Aim of the task
Within the records, tally the lines that contain "membranous" and reply with that number only.

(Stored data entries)

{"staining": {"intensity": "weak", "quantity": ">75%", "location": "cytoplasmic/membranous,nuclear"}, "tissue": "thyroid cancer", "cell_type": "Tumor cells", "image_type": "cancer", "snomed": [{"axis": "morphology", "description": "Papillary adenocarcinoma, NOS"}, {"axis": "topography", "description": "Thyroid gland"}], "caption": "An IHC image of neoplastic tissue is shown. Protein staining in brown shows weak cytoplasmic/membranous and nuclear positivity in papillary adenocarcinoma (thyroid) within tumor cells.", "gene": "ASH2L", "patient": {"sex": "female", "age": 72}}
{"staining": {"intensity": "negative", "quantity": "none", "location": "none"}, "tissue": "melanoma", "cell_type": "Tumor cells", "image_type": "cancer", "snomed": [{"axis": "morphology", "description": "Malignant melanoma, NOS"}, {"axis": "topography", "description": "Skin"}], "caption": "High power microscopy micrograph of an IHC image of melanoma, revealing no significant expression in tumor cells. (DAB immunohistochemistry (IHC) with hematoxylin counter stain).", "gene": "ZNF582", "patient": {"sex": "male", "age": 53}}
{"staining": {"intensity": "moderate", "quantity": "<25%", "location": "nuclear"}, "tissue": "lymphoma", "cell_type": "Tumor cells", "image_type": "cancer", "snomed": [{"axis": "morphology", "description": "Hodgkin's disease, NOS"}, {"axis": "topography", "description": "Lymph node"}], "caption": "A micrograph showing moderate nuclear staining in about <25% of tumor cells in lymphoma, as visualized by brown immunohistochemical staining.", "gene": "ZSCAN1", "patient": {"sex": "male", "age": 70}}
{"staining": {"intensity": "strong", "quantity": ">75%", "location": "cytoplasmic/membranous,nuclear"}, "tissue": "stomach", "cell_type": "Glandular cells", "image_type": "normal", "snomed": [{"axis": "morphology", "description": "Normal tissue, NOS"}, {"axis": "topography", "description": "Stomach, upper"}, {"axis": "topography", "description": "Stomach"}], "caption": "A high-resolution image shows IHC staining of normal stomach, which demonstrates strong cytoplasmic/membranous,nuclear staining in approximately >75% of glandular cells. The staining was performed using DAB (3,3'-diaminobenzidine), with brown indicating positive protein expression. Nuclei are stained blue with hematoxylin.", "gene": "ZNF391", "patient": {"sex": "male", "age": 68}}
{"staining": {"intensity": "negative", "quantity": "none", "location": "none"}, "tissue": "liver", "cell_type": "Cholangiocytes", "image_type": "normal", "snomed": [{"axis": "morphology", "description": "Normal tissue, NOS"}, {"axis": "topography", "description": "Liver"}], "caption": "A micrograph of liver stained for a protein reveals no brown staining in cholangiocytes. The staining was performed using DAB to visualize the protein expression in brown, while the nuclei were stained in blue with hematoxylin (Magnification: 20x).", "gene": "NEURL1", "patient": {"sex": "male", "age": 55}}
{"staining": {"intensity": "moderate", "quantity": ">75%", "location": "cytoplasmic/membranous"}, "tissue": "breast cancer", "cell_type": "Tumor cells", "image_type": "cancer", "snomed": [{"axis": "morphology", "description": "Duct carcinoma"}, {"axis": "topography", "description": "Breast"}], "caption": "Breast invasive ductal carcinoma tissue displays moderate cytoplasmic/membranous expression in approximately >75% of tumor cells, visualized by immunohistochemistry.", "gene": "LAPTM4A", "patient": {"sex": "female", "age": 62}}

Exercise solution
3